[[ Provided entries, beginning ]]

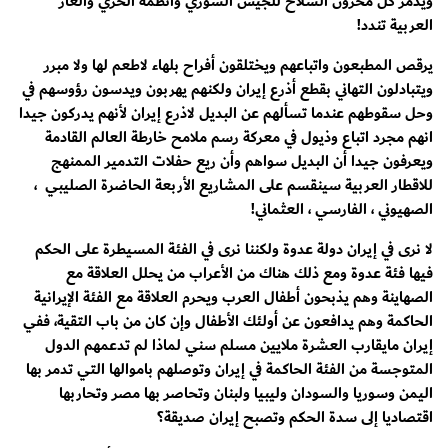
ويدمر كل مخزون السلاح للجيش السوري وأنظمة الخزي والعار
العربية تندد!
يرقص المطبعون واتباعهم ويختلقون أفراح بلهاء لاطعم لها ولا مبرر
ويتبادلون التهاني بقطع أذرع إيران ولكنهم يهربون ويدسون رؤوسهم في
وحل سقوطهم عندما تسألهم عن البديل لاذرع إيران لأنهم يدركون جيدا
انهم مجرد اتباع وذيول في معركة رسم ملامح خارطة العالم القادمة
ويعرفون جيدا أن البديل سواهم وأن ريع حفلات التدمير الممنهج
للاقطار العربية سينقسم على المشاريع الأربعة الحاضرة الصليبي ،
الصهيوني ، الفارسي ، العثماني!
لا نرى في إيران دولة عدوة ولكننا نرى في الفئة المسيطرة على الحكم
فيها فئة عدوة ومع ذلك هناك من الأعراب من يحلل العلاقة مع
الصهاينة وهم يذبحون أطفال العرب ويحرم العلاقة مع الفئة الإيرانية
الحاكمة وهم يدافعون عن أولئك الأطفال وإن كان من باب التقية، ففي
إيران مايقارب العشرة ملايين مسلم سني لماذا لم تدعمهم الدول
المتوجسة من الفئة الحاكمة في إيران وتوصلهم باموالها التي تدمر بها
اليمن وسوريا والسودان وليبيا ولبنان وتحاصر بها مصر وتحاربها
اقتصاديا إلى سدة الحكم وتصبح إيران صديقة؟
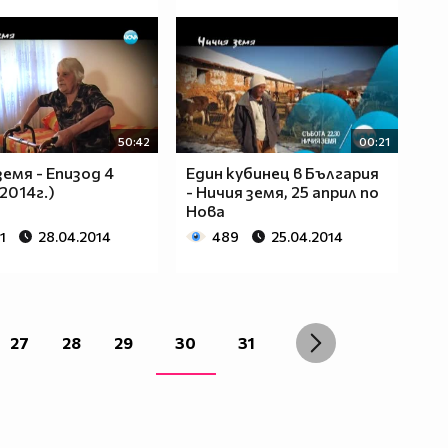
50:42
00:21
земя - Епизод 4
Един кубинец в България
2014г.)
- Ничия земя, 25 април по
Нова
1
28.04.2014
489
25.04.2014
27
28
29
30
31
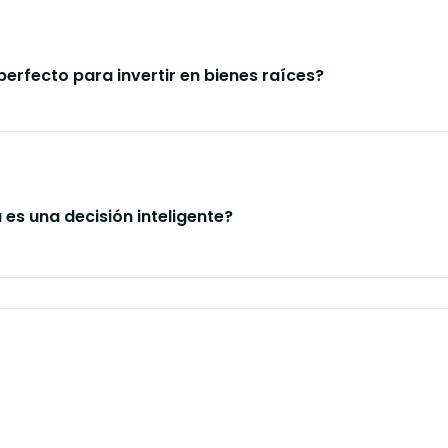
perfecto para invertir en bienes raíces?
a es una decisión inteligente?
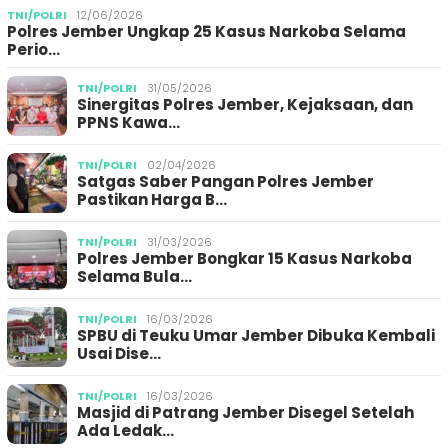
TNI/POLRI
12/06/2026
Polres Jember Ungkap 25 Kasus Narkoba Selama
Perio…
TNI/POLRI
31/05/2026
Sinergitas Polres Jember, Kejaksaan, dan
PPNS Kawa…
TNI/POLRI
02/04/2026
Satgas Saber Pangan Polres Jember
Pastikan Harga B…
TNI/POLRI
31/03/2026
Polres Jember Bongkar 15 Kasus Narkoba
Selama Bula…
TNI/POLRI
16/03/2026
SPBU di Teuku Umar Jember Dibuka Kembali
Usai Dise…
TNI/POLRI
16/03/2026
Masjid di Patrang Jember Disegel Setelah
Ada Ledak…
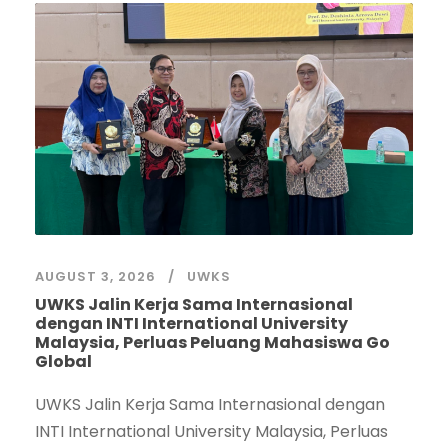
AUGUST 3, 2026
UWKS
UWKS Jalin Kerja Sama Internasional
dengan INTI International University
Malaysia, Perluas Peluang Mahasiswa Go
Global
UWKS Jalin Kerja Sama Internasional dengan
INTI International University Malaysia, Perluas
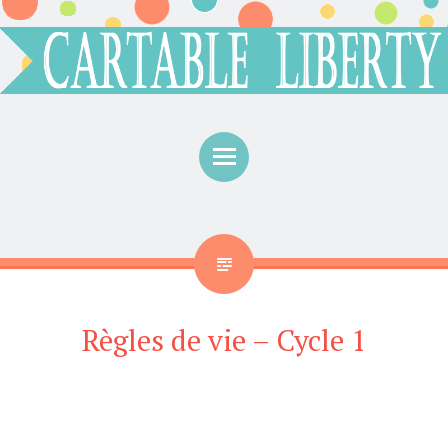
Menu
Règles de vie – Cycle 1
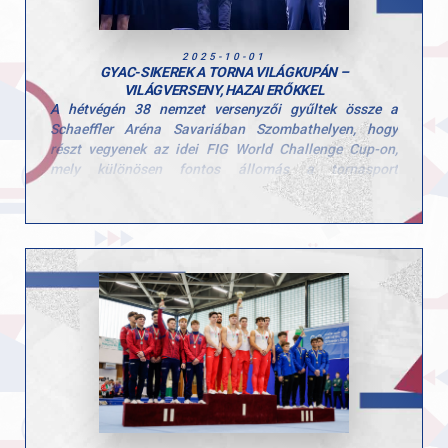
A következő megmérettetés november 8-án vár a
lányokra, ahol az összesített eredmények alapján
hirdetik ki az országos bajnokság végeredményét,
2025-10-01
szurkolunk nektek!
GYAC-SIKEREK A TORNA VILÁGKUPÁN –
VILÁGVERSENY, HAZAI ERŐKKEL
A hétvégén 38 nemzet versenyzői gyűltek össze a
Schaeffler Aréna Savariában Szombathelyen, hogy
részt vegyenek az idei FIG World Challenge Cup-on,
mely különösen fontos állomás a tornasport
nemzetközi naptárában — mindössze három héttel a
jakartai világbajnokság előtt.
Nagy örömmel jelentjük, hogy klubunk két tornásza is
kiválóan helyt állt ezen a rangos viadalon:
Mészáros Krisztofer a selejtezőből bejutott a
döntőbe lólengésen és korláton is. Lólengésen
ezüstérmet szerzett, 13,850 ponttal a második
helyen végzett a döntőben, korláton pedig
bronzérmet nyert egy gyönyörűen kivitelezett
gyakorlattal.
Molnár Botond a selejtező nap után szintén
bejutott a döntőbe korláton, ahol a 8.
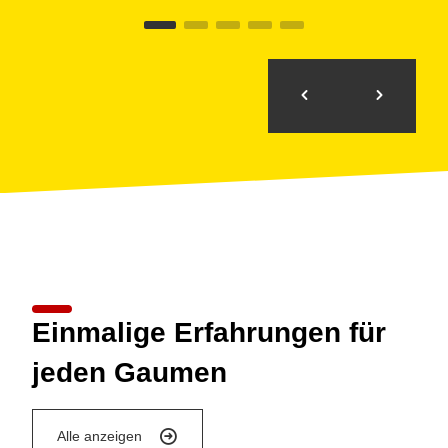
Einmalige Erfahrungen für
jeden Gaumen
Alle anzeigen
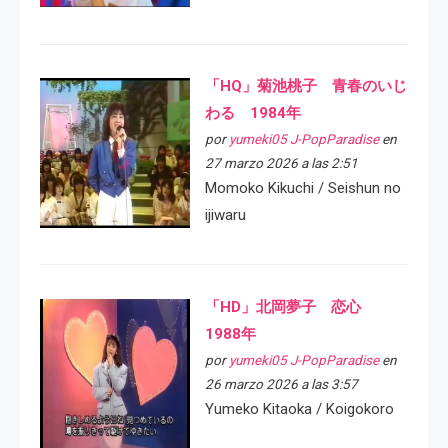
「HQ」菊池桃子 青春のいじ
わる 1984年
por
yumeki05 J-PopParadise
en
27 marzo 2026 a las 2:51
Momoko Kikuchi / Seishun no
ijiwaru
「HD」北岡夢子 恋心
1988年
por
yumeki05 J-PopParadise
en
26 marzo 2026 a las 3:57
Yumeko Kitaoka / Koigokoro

[[ Provided entries, end ]]

**Prompt:**
Having found the line with "INTI International University Malaysia, Perluas" and the line with "Nagy örömmel jelentjük, hogy" in the material above, write out exactly those two and every line between, leaving the pictures out.

**Answer for the task:**
INTI International University Malaysia, Perluas
Menu
Règles de vie – Cycle 1
A következő megmérettetés november 8-án vár a
lányokra, ahol az összesített eredmények alapján
hirdetik ki az országos bajnokság végeredményét,
2025-10-01
szurkolunk nektek!
GYAC-SIKEREK A TORNA VILÁGKUPÁN –
VILÁGVERSENY, HAZAI ERŐKKEL
A hétvégén 38 nemzet versenyzői gyűltek össze a
Schaeffler Aréna Savariában Szombathelyen, hogy
részt vegyenek az idei FIG World Challenge Cup-on,
mely különösen fontos állomás a tornasport
nemzetközi naptárában — mindössze három héttel a
jakartai világbajnokság előtt.
Nagy örömmel jelentjük, hogy klubunk két tornásza is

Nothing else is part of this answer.